まさか、ミシュアル王子がそんなことを命じていたとは思わなかった。ライラ贔屓だと思っていたが、大きな勘違いだったらしい。


後宮における女主人の立ち居振る舞いや、王族の女としての基本。必ず後宮女官を同席させた上で、舞に教えること。

その引き替え条件として、小さなアーイシャ王女を後宮に連れて行き、王妃である舞との目通りが許されたという。

舞の婚約披露がこの後宮で行われたように、小さなアーイシャも王妃に披露してもらう必要があった。王族女性のトップである舞に認めて貰わなくては、王女には婚約話の一つも来ないだろう。
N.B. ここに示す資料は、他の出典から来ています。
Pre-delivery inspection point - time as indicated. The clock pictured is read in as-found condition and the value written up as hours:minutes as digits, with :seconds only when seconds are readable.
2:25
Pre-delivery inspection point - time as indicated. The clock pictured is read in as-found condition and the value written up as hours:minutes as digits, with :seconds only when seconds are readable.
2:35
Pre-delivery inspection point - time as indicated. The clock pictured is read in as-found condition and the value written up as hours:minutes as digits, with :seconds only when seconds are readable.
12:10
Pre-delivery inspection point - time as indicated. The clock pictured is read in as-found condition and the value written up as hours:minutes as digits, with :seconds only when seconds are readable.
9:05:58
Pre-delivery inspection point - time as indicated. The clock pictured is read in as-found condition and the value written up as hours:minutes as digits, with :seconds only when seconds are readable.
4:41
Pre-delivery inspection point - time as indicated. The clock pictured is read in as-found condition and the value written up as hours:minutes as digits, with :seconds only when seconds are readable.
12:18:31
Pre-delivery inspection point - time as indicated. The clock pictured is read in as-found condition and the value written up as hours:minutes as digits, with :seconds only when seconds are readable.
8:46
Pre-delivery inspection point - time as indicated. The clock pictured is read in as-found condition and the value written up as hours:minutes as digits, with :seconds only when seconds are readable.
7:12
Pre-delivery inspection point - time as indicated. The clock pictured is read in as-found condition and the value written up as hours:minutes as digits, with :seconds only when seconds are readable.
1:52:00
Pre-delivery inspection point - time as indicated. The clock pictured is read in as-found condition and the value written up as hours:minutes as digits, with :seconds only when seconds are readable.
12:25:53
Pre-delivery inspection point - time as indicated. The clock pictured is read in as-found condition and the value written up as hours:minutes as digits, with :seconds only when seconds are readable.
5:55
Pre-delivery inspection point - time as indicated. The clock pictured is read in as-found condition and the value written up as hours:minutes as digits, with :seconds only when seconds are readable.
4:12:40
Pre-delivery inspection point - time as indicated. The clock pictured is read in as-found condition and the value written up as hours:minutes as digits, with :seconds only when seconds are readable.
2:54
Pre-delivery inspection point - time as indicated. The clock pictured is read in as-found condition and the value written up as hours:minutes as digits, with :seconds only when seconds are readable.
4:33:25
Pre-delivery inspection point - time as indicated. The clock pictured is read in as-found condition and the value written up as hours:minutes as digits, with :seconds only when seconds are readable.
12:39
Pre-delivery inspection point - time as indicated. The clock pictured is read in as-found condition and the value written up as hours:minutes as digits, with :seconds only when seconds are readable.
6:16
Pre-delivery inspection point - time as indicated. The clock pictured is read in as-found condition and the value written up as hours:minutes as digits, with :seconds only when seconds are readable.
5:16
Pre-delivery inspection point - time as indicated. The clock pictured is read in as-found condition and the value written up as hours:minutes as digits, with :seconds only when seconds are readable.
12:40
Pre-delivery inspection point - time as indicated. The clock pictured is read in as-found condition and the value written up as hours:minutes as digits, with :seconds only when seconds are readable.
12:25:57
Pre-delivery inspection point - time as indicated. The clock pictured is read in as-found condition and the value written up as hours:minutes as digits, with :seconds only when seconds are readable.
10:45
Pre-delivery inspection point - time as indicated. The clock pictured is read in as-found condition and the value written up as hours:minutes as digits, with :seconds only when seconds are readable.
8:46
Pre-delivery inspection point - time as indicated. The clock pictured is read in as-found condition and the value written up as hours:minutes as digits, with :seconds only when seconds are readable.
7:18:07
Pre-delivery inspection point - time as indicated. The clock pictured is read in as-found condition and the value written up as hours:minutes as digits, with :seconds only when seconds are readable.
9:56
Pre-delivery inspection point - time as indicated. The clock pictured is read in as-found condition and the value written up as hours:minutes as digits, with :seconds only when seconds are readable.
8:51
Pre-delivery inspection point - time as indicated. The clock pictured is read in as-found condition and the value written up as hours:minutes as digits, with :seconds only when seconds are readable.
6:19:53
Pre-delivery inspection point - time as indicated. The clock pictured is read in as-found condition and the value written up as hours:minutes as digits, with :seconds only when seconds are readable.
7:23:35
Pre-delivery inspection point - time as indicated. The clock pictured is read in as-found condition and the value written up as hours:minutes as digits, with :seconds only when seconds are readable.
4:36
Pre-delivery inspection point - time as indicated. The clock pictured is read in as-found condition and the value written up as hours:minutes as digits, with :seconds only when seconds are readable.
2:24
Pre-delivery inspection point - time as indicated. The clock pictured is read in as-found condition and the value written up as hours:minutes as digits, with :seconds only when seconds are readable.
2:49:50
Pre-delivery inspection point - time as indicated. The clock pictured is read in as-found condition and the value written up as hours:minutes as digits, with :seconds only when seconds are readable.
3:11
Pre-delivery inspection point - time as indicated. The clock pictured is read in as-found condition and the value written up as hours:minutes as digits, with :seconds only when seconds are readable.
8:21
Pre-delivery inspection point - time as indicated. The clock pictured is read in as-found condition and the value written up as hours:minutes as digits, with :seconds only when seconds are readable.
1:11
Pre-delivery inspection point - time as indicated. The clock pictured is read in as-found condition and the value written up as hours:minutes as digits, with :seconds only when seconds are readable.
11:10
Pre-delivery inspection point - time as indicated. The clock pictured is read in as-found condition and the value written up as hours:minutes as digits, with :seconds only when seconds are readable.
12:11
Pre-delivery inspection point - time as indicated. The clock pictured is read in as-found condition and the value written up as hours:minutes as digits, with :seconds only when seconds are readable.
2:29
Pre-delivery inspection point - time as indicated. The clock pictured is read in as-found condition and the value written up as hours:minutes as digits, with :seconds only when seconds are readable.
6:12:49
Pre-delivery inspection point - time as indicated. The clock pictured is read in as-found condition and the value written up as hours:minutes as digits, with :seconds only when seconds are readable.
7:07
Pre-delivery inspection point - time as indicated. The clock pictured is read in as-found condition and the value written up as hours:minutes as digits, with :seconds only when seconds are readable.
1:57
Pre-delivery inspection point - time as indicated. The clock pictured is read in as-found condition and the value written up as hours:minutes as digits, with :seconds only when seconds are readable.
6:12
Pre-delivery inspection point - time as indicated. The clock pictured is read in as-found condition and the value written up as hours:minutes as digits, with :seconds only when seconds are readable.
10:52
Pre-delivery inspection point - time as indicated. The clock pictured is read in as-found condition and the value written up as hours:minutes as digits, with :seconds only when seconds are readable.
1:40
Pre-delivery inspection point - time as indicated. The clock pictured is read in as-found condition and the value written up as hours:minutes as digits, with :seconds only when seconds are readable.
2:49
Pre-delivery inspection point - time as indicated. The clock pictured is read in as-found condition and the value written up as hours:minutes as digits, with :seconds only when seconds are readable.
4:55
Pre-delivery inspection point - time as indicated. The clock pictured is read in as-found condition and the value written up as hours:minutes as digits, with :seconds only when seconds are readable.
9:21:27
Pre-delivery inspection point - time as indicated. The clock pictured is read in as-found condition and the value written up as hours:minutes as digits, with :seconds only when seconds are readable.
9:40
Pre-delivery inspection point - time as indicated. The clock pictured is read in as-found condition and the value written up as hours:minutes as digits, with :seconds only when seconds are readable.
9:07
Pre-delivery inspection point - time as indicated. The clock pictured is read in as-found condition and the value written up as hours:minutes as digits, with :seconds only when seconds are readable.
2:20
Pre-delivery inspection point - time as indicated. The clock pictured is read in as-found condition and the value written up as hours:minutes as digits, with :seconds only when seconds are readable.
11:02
「陛下はわたくしを決してお許しにはならないでしょう。乳母を付けるよう命じられたのも……ルナ様には王女のお立場に相応しい貞操観念を教える人間が必要であるとの仰せです。アーイシャ様に女のお子様が誕生した後は、後宮への出入りは最小限に留めるよう申されました」


ライラは呟いた後、唇を噛み締めた。


ミシュアル王子はライラが自分の娘に近づくことすら許せないのだ。

シャムスなどは当然のようにうなずいている。一つの価値観を持ち、婚約者一筋で生きてきたシャムスにとって、ミシュアル王子の考えこそ正義なのだろう。


舞は胸の奥にモヤモヤを抱えたまま、後宮は新王妃を祝う宴の夜を迎えた。